3/26/2025 — ‘Unspeakable’: Ukraine breaks the silence surrounding wartime sexual violence

Growing numbers of Ukrainian women in areas recaptured from Russian occupation are starting to speak about the sexual violence they experienced at the hands of Russian soldiers. The watershed moment comes from the amplitude and nature of the crimes, says Inna Shevchenko, a Ukrainian feminist activist and author of “A Letter from the East”.  
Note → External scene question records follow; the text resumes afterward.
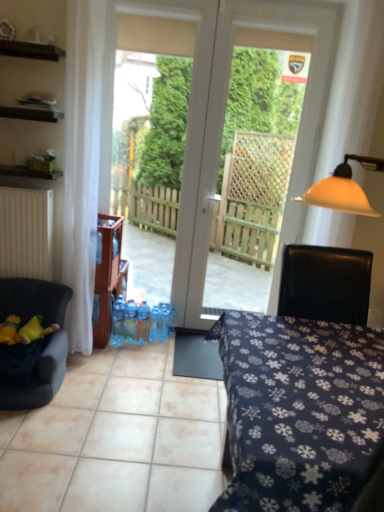
You are a GUI agent. You are given a task and a screenshot of the screen. Output one action in this format:
    pyautogui.click(x=<x>, y=<y>)
    Task: Click on the vacant area that is situated to the right of blue plastic bottle at center, marked as the third bottle in a left-to-right arrangement
    
    Given the screenshot: What is the action you would take?
    pyautogui.click(x=165, y=345)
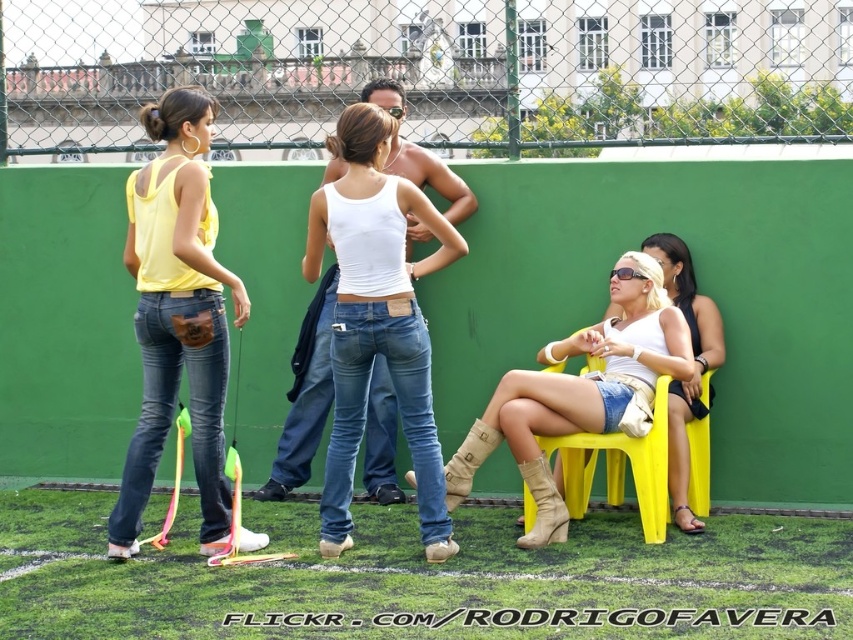
You are a photographer trying to capture a group photo of the two women and the man in the scene. You notice the white matte tank top at center and the matte white tank top at right. Which person should you ask to stand closer to the camera to ensure their tank top appears larger in the photo?

The person wearing the white matte tank top at center should be asked to stand closer to the camera because their tank top already has a greater height compared to the matte white tank top at right, so moving closer would make it appear even larger.

You are a fashion designer observing the two women in the image. You notice the yellow matte tank top at left and the matte white tank top at right. Which tank top appears larger in size?

The yellow matte tank top at left appears larger than the matte white tank top at right.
From: France24 By: Sonya CIESNIK

Women hold signs reading “Only to fight means to live” and “Captivity kills, and so does silence and indifference” as relatives and friends of Ukrainian prisoners of war from the Azov Brigade attend a rally in central Kyiv on March 17, 2024.  © Genya Savilov, AFP

When Russian forces began their full-scale invasion of Ukraine in February 2022, the bodies of Ukrainian women became another battlefield. Early in the war, reports of torture, mock killings and forced deportations emerged. Yet accounts from survivors of sexual violence were much rarer, because of the silence and isolation of many of the victims.

The cases of sexual violence documented today in Ukraine took place in the areas that were temporarily occupied by Russia and are now liberated. While prosecutors have registered 344 cases of conflict-related sexual violence since the start of the invasion, women’s groups believe the real number runs in the thousands.

Inna Shevchenko, the author of “A Letter from the East”, spoke to numerous women who returned from Russian captivity and testified as to what they witnessed: widespread, repeated and targeted sexual violence – inflicted not just on civilian and military women but also on men.